São Paulo, 12 (AE) - Os servidores públicos inativos dos Estados e municípios brasileiros causam, juntos, um rombo de R$ 34 bilhões por ano à Previdência Social. Somado aos R$ 18 bilhões dos federais aposentados, o déficit (diferença entre o total de contribuições e os benefícios pagos) chega a R$ 52 bilhões anuais. As informações foram dadas hoje pela secretária de Estado da Administração e Patrimônio, Cláudia Costin, que fez palestra sobre o controle das contas públicas a 80 empresários e executivos, na Câmara de Comércio Americana, em São Paulo.
A secretária acrescentou que os valores das aposentadorias apresentam grandes distorções, variando de R$ 234 00 a R$ 7.020,00, que é o que recebem, por exemplo, funcionários inativos do Legislativo. Para ela, o acerto das contas públicas passa obviamente pelo saneamento da Previdência e das folhas de pagamento da União, Estados e municípios. O governo federal gasta atualmente R$ 48 bilhões com o funcionalismo, ou 45,5% de sua receita. Já os Estados comprometem, em média, 76% do que arrecadam. O caso mais gritante é do Espírito Santo, com 97% de sua receita dedicada à sua folha de pessoal, sendo que o funcionalismo representa apenas 2,9% da população.
Neste sentido, segundo Claudia Costin, a sua pasta vem realizando um trabalho intensivo para solucionar a questão que se tornou o entrave principal das administrações estaduais. Todos os Estados já a procuraram buscando informações. "O fim da inflação escancarou estes números", afirmou, explicando que o problema sempre existiu, mas ficava camuflado pela constante variação das cifras.
Nos últimos quatro anos, o trabalho da secretaria, que é vinculada ao Ministério do Orçamento e Gestão, teve o objetivo de reduzir o peso das folhas de pagamentos nas contas do governo federal e a melhora da qualidade do gasto. Uma de suas atividades tem sido a de treinar auditores para detectar distorções nas folhas dos Estados, a exemplo do que já realizou no governo federal. Uma das irregularidades que mais aparecem nas inspeções é a existência de funcionários fantasmas, além de servidores federais que acumulam funções também na administração estadual, gratificações que não têm previsão legal, pensões pagas a pessoas que já morreram, entre outras. Na Bahia, foram encontrados 800 federais que também trabalhavam no Estado, o que é ilegal.

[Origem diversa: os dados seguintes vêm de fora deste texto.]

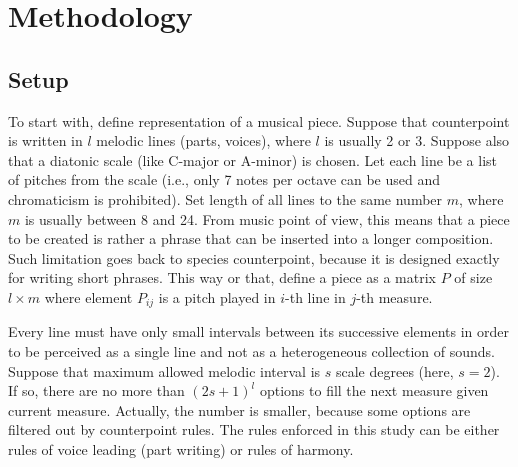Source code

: \documentclass{article}
\begin{document}
\section{Methodology}
\label{sec:methodology}

\subsection{Setup}
\label{subsec:setup}

To start with, define representation of a musical piece. Suppose that counterpoint is written in $l$ melodic lines (parts, voices), where $l$ is usually 2 or 3. Suppose also that a diatonic scale (like C-major or A-minor) is chosen. Let each line be a list of pitches from the scale (i.e., only 7 notes per octave can be used and chromaticism is prohibited). Set length of all lines to the same number $m$, where $m$ is usually between 8 and 24. From music point of view, this means that a piece to be created is rather a phrase that can be inserted into a longer composition. Such limitation goes back to species counterpoint, because it is designed exactly for writing short phrases. This way or that, define a piece as a matrix $P$ of size $l \times m$ where element $P_{ij}$ is a pitch played in $i$-th line in $j$-th measure.

Every line must have only small intervals between its successive elements in order to be perceived as a single line and not as a heterogeneous collection of sounds. Suppose that maximum allowed melodic interval is $s$ scale degrees (here, $s = 2$). If so, there are no more than $(2s + 1)^l$ options to fill the next measure given current measure. Actually, the number is smaller, because some options are filtered out by counterpoint rules. The rules enforced in this study can be either rules of voice leading (part writing) or rules of harmony.
\end{document}
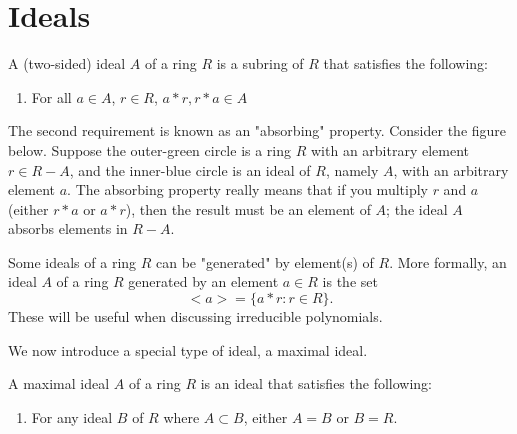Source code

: \section{Ideals}
\begin{definition}
A (two-sided) ideal $A$ of a ring $R$ is a subring of $R$ that satisfies the following:

\begin{enumerate}
    \item For all $a\in A$, $r\in R$, $a*r, r*a \in A$
\end{enumerate}
\end{definition}

The second requirement is known as an "absorbing" property. Consider the figure below. Suppose the outer-green circle is a ring $R$ with an arbitrary element $r\in R - A$, and the inner-blue circle is an ideal of $R$, namely $A$, with an arbitrary element $a$. The absorbing property really means that if you multiply $r$ and $a$ (either $r*a$ or $a*r$), then the result must be an element of $A$; the ideal $A$ absorbs elements in $R - A$.


\begin{center}
\end{center}

Some ideals of a ring $R$ can be "generated" by element(s) of $R$. More formally, an ideal $A$ of a ring $R$ generated by an element $a \in R$ is the set $$<a> = \{a*r : r \in R\}.$$ 
\hspace{\parindent}These will be useful when discussing irreducible polynomials.

We now introduce a special type of ideal, a maximal ideal. 
\begin{definition}
A maximal ideal $A$ of a ring $R$ is an ideal that satisfies the following:
\begin{enumerate}
    \item For any ideal $B$ of $R$ where $A \subset B$, either $A = B$ or $B = R$.
\end{enumerate}
\end{definition}

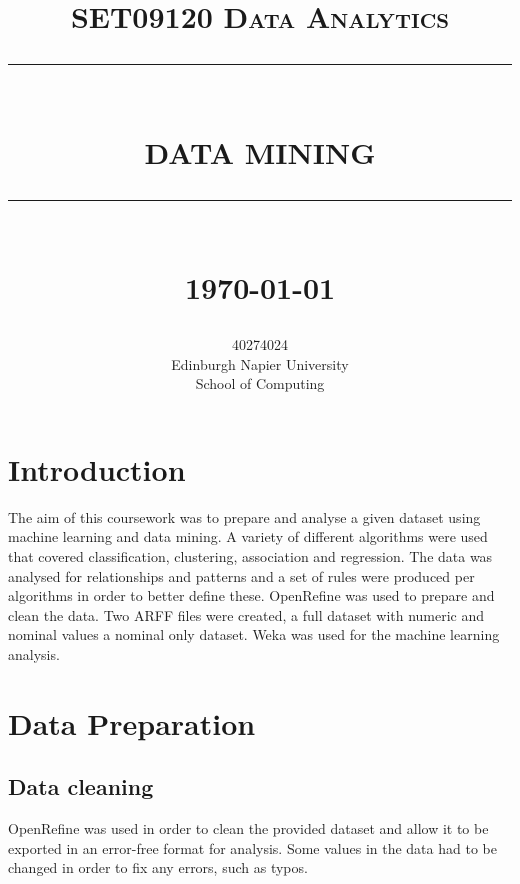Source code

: \documentclass[12pt]{article}
\newcommand{\HRule}[1]{\rule{\linewidth}{#1}}
\begin{document}
\title{ \normalsize \textsc{SET09120 Data Analytics}
        \\ [2.0cm]
        \HRule{0.5pt} \\
        \LARGE \textbf{\uppercase{Data Mining}}
        \HRule{2pt} \\ [0.5cm]
        \normalsize \monthyeardate\today \vspace*{5\baselineskip}}

\author{
        40274024 \\ 
        Edinburgh Napier University \\
        School of Computing 
        \date{}}

\maketitle

\newpage

\sectionfont{\scshape}


\section{Introduction}
The aim of this coursework was to prepare and analyse a given dataset using machine learning and data mining. A variety of different algorithms were used that covered classification, clustering, association and regression. The data was analysed for relationships and patterns and a set of rules were produced per algorithms in order to better define these. OpenRefine was used to prepare and clean the data. Two ARFF files were created, a full dataset with numeric and nominal values a nominal only dataset. Weka was used for the machine learning analysis.


\section{Data Preparation}
\subsection{Data cleaning}
OpenRefine was used in order to clean the provided dataset and allow it to be exported in an error-free format for analysis.
Some values in the data had to be changed in order to fix any errors, such as typos.
\end{document}
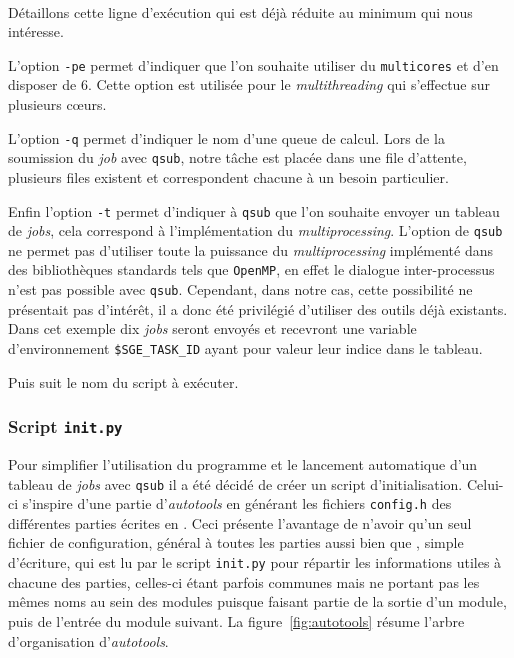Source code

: \

Détaillons cette ligne d'exécution qui est déjà réduite au minimum qui nous intéresse.

L'option \texttt{-pe} permet d'indiquer que l'on souhaite utiliser du \texttt{multicores} et d'en disposer de 6. Cette option est utilisée pour le \emph{multithreading} qui s'effectue sur plusieurs c\oe{}urs.

L'option \texttt{-q} permet d'indiquer le nom d'une queue de calcul. Lors de la soumission du \emph{job} avec \texttt{qsub}, notre tâche est placée dans une file d'attente, plusieurs files existent et correspondent chacune à un besoin particulier.

Enfin l'option \texttt{-t} permet d'indiquer à \texttt{qsub} que l'on souhaite envoyer un tableau de \emph{jobs}, cela correspond à l'implémentation du \emph{multiprocessing}. L'option de \texttt{qsub} ne permet pas d'utiliser toute la puissance du \emph{multiprocessing} implémenté dans des bibliothèques standards tels que \texttt{OpenMP}, en effet le dialogue inter-processus n'est pas possible avec \texttt{qsub}. Cependant, dans notre cas, cette possibilité ne présentait pas d'intérêt, il a donc été privilégié d'utiliser des outils déjà existants. Dans cet exemple dix \emph{jobs} seront envoyés et recevront une variable d'environnement \texttt{\$SGE\_TASK\_ID} ayant pour valeur leur indice dans le tableau.

Puis suit le nom du script à exécuter.

		\subsubsection{Script \texttt{init.py}}

Pour simplifier l'utilisation du programme et le lancement automatique d'un tableau de \emph{jobs} avec \texttt{qsub} il a été décidé de créer un script d'initialisation. Celui-ci s'inspire d'une partie d'\emph{autotools} en générant les fichiers \texttt{config.h} des différentes parties écrites en \Cpp{} \cite{AUTOTOOLS}. Ceci présente l'avantage de n'avoir qu'un seul fichier de configuration, général à toutes les parties aussi bien \Python{} que \Cpp{}, simple d'écriture, qui est lu par le script \texttt{init.py} pour répartir les informations utiles à chacune des parties, celles-ci étant parfois communes mais ne portant pas les mêmes noms au sein des modules puisque faisant partie de la sortie d'un module, puis de l'entrée du module suivant. La figure~\ref{fig:autotools} résume l'arbre d'organisation d'\emph{autotools}.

De acordo com Costin, todos foram afastados. "Em 1997
o governo federal obteve uma economia de R$ 1,5 milhão somente com a moralização da folha de pagamento por meio do sistema informatizado", completou.
Outra ação da secretaria é promover programas de qualificação dos funcionários públicos. Para Costin, o governo federal não tem excesso de quadro e sim pessoal mal distribuído. Existem, argumentou, poucos especialistas em política pública e muitos em outras áreas. Por isto, é necessário profissionalizar. Na sua opinião, o Estado nunca investiu em seus funcionários. "A transição será lenta e dolorosa, mas não há mais espaço no Brasil para esta relação de tutela entre o Estado e seus funcionários. No momento em que o Estado deixar de ser o empregador e passar a ser o prestador de serviços, a competência será o melhor critério de avaliação", concluiu.